▶ [WHAT THIS EXERCISE ASKS]
1 - How would you render this sentence from the financial notes below in French: "There has been no change in our liquidity risk assessment compared to our disclosure in note 29.3 of the 2021 Annual Report."?
2 - Reproduce the section of the financial notes below that begins with the words containing "Total payments" and ends with "upon the Group.".

18.4. LIQUIDITY RISK

There has been no change in our liquidity risk assessment compared to our disclosure in note 29.3 of the 2021 Annual Report.

18.5. CAPITAL MANAGEMENT

The Group's objective for managing capital is unchanged from that disclosed in Note 30 of the 2021 Annual Report.

In accordance with the Group's capital risk management objective, the financial covenants attached to the bank borrowings continue to be met.

19. CASH FLOW INFORMATION

19.1. OPERATING CASH FLOWS

£'000

H1 2022

H1 2021

Operating profit

14,807

11,740

Adjustments for:



Depreciation of property, plant and equipment

3,822

3,468

Amortisation of intangible assets

6,708

4,691

Share-based payment expense

1,085

787

EIP share-based payment expense

4,330

Share of profit of equity-accounted investee

(333)

(219)

Operating cash flows before movements in working capital

30,419

20,467




Net changes in working capital:



Increase in receivables

(12,327)

(6,362)

Increase in payables

11,328

6,458

Cash generated from operations

29,420

20,563

19.2. NON-UNDERLYING ITEMS WITHIN NET CASH FROM OPERATING ACTIVITIES

£'000

H1 2022

H1 2021

Net cash from operating activities

29,420

20,563

Non-underlying items:



Acquisition and integration

1,121

1,573

Revision of ICS operating model

351

311

Other

14

-

Total non-underlying items within net cash from operating activities

1,486

1,884

Underlying net cash from operating activities

30,906

22,447

20. RELATED PARTY TRANSACTIONS

Balances and transactions between the Company and its subsidiaries, which are related parties, have been eliminated on consolidation and are not disclosed in this note.

The Group's associate Kensington International Group Pte Ltd has provided £0.18m of services to Group entities during the six month period to 30 June 2022 (H1 2021: £0.38m).

The Group has an interest in Harmonate Corp.; during the six month period to 30 June 2022 the Group received £0.5m of services (H1 2021: £0.11m) from Harmonate and provided services of £nil (H1 2021: £0.05m) to it.

The Group's only other significant related parties are key management personnel, comprising the Board of directors of the principal operating entities, JTC PLC and JTC Group Holdings Limited, being those persons having the authority and responsibility for planning, directing and controlling the activities of the Group.

The remuneration of key management personnel of the Group is set out below in aggregate for each of the categories specified in IAS 24 'Related Party Disclosures'.

£'000

H1 2022

H1 2021

Salaries and other short-term employee benefits

1,472

1,282

Post employment and other long-term benefits

76

67

Share-based payments

628

504

EIP share-based payments

325

-

Total payments

2,501

1,853

21. CONTINGENCIES

The Group operates in a number of jurisdictions and enjoys a close working relationship with all of its regulators. It is not unusual for the Group to find itself in discussion with regulators in relation to past events. With any such discussions there is inherent uncertainty in the ultimate outcome but the Board currently does not believe that any such current discussions are likely to result in an outcome that would have a material impact upon the Group.

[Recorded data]
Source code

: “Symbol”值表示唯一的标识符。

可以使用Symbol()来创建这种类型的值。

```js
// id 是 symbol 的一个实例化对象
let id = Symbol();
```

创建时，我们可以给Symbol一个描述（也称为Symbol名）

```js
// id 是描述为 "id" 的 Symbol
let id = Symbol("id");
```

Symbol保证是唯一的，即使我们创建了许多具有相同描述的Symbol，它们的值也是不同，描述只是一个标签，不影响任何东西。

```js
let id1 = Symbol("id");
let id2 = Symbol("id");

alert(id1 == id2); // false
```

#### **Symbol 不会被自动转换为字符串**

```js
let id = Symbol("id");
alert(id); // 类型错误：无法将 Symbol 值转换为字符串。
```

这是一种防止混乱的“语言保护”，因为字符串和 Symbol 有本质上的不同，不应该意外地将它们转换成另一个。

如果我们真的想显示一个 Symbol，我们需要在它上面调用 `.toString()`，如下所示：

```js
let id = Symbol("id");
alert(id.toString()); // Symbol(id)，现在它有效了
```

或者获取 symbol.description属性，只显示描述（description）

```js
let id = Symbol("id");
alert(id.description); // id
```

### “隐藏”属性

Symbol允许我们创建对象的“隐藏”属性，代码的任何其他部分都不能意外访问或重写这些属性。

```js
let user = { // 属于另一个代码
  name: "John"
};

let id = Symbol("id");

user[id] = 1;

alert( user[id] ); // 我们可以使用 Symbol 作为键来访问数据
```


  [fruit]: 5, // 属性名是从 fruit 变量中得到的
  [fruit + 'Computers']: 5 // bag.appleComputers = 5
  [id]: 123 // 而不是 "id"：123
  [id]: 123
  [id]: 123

▶ [EXPECTED RESULTS]
1 - Il n'y a eu aucun changement dans notre évaluation du risque de liquidité par rapport à ce que nous avons publié dans la note 29.3 du rapport annuel 2021.

2 -
Total payments

2,501

1,853

21. CONTINGENCIES

The Group operates in a number of jurisdictions and enjoys a close working relationship with all of its regulators. It is not unusual for the Group to find itself in discussion with regulators in relation to past events. With any such discussions there is inherent uncertainty in the ultimate outcome but the Board currently does not believe that any such current discussions are likely to result in an outcome that would have a material impact upon the Group.